This one may come as a shock to you because we don’t tend to think of things we use regularly (like our cell phones, iPods, and computers) as having the possibility to be considered hazardous. These types of wastes, identified by the somewhat new term E-wastes, include a bevy of items falling under the umbrella of out dated and out of use electronics.
What might I have?
So what exactly are e-wastes? According to the California Department of Toxic Substances Control, “’E-waste’ refers to any unwanted electronic device or Cathode Ray Tube (CRT) and is classified as universal waste. E-waste frequently contains hazardous materials, predominantly lead and mercury, and is produced by households, businesses, governments, and industries.” That said, anything from old stereos and boom boxes to outdated cellphones or computers can fall into this category.

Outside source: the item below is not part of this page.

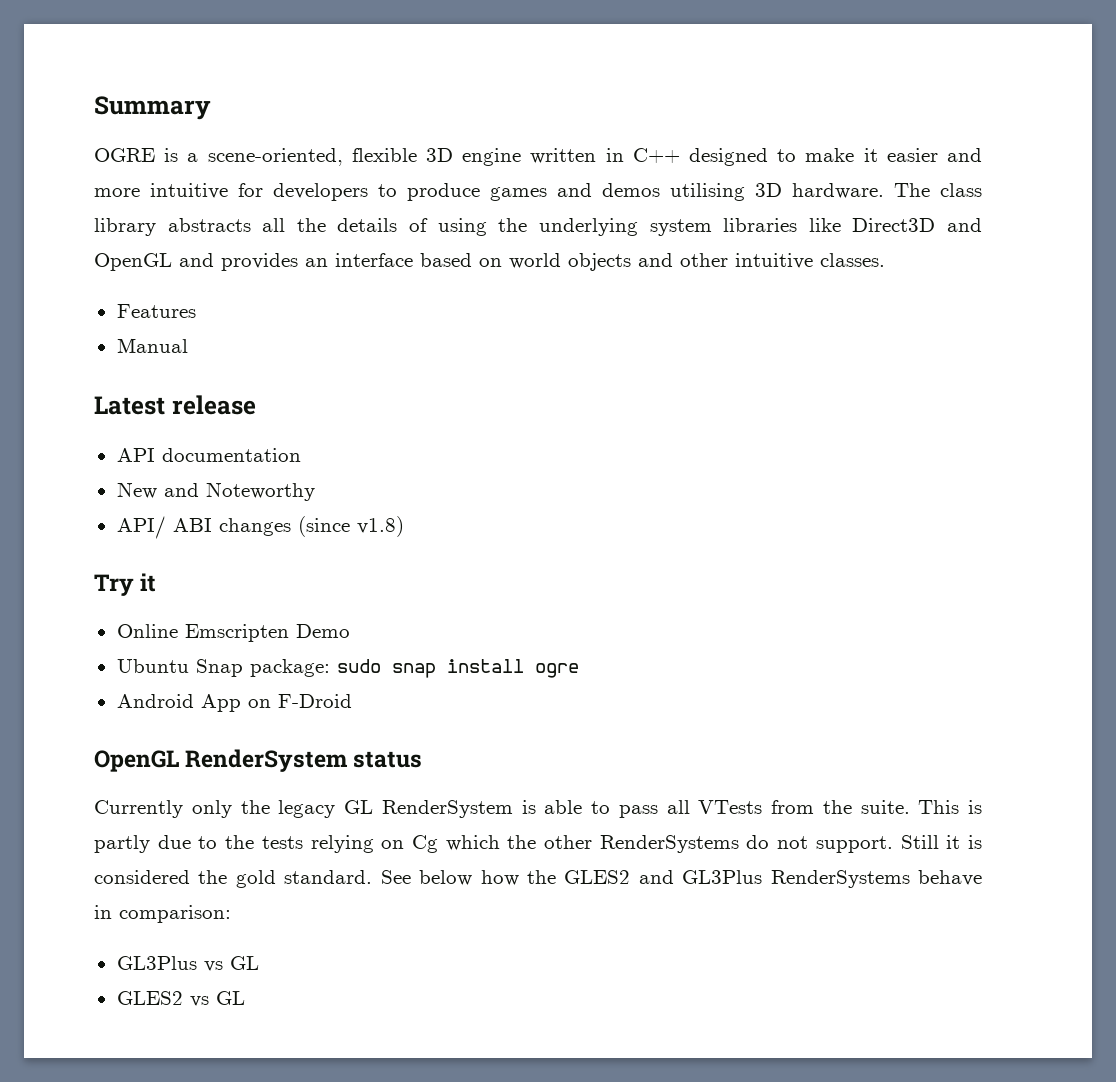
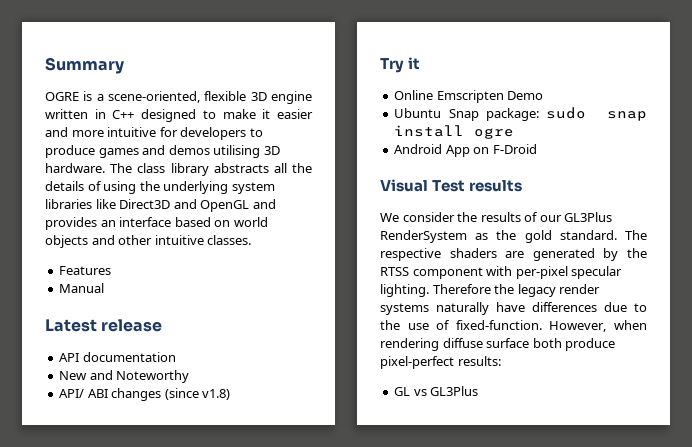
[94,749,423,772] [94,800,982,818] [94,835,983,853] [94,870,982,888] [94,905,231,923] [116,956,259,972] [116,991,245,1007] OpenGL RenderSystem status // Currently only the legacy GL RenderSystem is able to pass all VTests from the suite. This is partly due to the tests relying on Cg which the other RenderSystems do not support. Still it is considered the gold standard. See below how the GLES2 and GL3Plus RenderSystems behave in comparison: // GL3Plus vs GL // GLES2 vs GL -> [380,179,523,192] [380,212,613,222] [380,230,647,243] [380,248,647,261] [380,266,623,279] [380,284,601,297] [380,302,647,315] [380,320,647,332] [380,338,616,351] [380,356,501,369] [394,386,479,396] Visual Test results // We consider the results of our GL3Plus RenderSystem as the gold standard. The respective shaders are generated by the RTSS component with per-pixel specular lighting. Therefore the legacy render systems naturally have differences due to the use of fixed-function. However, when rendering diffuse surface both produce pixel-perfect results: // GL vs GL3Plus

What does this mean for me?
Does this mean that the longer you keep your computer the greater the chance is of it spontaneously going up in flames? Not at all. It simply means that when the time comes to dispose of your old computer you need to be sure to do it in the proper manner.
According to the Marion County ToxDrop Committee, “everything from cell phones to computers needs to be recycled rather than thrown away. Electronics contain hazardous materials such as lead and mercury. These materials, if buried in a landfill, can contaminate groundwater and cause serious health issues for humans.”
How can I dispose of my e-wastes?
Electronics can be broken down and separated into plastic and aluminum to be reused. The City of Indianapolis has a program called ToxDrop for all city citizens where you can drop off your electronics and household hazardous waste to be recycled and/or disposed of properly. Most other cities have similar programs. It just takes a quick Google search to find out about one near you!